Unincorporated community in Washington, United States

Home is a census-designated place in Pierce County, Washington, United States. As of the 2020 census, Home had a population of 1,543. The community lies on the Key Peninsula and borders the waters of Carr Inlet, an extension of Puget Sound. Home is now primarily a town of beach homes, although around the turn of the 20th century, it was considered a model, utopian community of anarchists.

==History==
===Settlement===
After the failure of the industrial cooperative colony Glennis located east of Eatonville, three former Glennisites—George H. Allen, Oliver A. Verity, and B. F. O'Dell—set out in the summer of 1895 into Puget Sound on a rowboat they built themselves to find an isolated location for a new community. Home was one of about two hundred similar communities that sprung up in America in the late 1800s.

They decided upon Von Geldern Cove (also known as Joe's Bay) as the site for their new Home Colony, which would be an intentional community based on anarchist philosophy. The founders purchased 26 acre there at $7 an acre, working odd jobs to pay for it. By 1896, their families had joined them and cabins were constructed.

By 1898 a land buying corporation was set up called the Mutual Home Association, whose Articles of Incorporation and Agreement stated their purpose as "to assist its members in obtaining and building homes for themselves and to aid in establishing better social and moral conditions." Land was apportioned to those who became members of the Association, agreeing to its anarchist ideals and to pay for their lot. The title to each member's land would stay with the Association; however this was changed in 1909. The Association also held title to a meeting hall, called Liberty Hall, and a trading post.

===Land plots===
When Home was plotted in 1901 it had increased in size to 217 acre and had become home to anarchists, communists, food faddists, freethinkers, nudists, and others who did not fit in with mainstream society. Elbert Hubbard, anarchist Emma Goldman, and national communist leader William Z. Foster visited and gave lectures.

—————

TASK DESCRIPTION ▸ Continue the text about the Home colony in Washington, picking up after its last sentence.

—————

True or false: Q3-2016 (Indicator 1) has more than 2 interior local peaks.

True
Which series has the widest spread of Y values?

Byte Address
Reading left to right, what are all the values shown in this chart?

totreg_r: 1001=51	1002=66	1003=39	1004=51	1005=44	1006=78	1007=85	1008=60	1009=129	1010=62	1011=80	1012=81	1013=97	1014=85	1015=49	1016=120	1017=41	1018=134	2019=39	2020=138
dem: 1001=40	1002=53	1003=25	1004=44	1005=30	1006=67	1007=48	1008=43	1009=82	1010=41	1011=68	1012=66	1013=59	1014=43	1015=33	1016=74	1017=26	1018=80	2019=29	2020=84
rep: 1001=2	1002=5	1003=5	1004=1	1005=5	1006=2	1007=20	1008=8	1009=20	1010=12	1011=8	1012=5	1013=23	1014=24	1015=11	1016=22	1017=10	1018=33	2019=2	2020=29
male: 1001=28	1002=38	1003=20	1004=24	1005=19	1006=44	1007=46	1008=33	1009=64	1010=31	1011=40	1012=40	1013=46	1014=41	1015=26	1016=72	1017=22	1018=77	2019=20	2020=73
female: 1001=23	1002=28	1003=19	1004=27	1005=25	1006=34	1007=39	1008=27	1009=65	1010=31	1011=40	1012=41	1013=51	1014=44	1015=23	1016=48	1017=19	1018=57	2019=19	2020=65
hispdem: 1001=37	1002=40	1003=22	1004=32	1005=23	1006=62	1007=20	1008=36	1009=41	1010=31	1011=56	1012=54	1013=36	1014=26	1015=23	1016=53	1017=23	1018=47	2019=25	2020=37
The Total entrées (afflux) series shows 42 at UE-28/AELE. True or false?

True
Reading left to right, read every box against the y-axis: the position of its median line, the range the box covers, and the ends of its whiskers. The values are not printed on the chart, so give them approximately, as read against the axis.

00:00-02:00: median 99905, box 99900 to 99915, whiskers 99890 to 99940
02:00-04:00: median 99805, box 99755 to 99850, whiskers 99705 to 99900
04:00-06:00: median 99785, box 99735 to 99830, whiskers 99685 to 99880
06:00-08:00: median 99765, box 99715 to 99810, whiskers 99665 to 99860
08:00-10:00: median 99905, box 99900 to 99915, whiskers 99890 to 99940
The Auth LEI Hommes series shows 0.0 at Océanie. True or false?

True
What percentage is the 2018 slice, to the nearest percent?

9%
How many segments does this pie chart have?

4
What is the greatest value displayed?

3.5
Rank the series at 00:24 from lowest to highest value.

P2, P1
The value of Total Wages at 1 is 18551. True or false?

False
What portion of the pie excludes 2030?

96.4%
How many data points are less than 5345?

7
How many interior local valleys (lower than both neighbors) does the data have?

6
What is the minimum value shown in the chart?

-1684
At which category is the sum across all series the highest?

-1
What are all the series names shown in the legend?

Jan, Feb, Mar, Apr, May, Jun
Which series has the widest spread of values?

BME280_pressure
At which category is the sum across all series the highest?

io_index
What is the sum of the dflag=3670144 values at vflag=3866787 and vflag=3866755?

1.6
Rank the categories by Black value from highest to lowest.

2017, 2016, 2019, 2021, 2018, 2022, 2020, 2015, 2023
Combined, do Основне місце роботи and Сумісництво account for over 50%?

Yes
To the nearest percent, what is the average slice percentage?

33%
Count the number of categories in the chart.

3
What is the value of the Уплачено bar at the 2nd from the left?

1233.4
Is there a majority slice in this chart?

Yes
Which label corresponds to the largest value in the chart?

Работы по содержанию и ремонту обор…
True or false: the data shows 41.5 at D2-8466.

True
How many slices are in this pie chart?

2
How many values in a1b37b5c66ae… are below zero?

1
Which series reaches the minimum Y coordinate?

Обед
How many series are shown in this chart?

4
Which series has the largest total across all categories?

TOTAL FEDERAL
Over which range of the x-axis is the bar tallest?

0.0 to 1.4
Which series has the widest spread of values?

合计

—————

ANSWER ▸
Some high-profile anarchists and free thinkers lived, raised families and wrote about the free thinking anarchist movement in Home. Such individuals brought their share of scandal and intrigue to the community. One such figure was Gertie Vose, who once lived in Portland and contributed to The Firebrand (alongside other notable anarchists like Jay Fox and Emma Goldman). Her move to the Home colony was thought to be motivated by her son, Donald Vose. He was said to be a shy, lonely kid and Gertie thought a move to the anarchist friendly area would improve his social skills and make him more comfortable with her beliefs. Gertie quickly established her place in this community by contributing to one of Home's newspapers, The Discontent, and by organizing meetings and entertaining visitors. Gertie Vose also became good friends with fellow anarchist and writer, Emma Goldman. They kept in touch for many years and Goldman wrote about her friendship with Gertie and her less amiable relationship with Donald. Donald Vose was a less harmonious addition to the community which contrasted with his mother's flourishing role in the colony. He was described as "irresponsible, lazy and bumblingly inept at everything he tried." Home was showing signs of splintering as people with differing views and ideology began to separate and disperse.

Following the assassination of President McKinley by anarchist Leon Czolgosz in 1901, the community came under scrutiny from outsiders, especially newspapers in nearby Tacoma. Inflammatory articles led to threats being made by a vigilante committee called the Loyal League formed by members of the Grand Army of the Republic, who planned to invade the colony by steamboat and "put it to the torch." They were stopped when the steamboat owner refused to take them.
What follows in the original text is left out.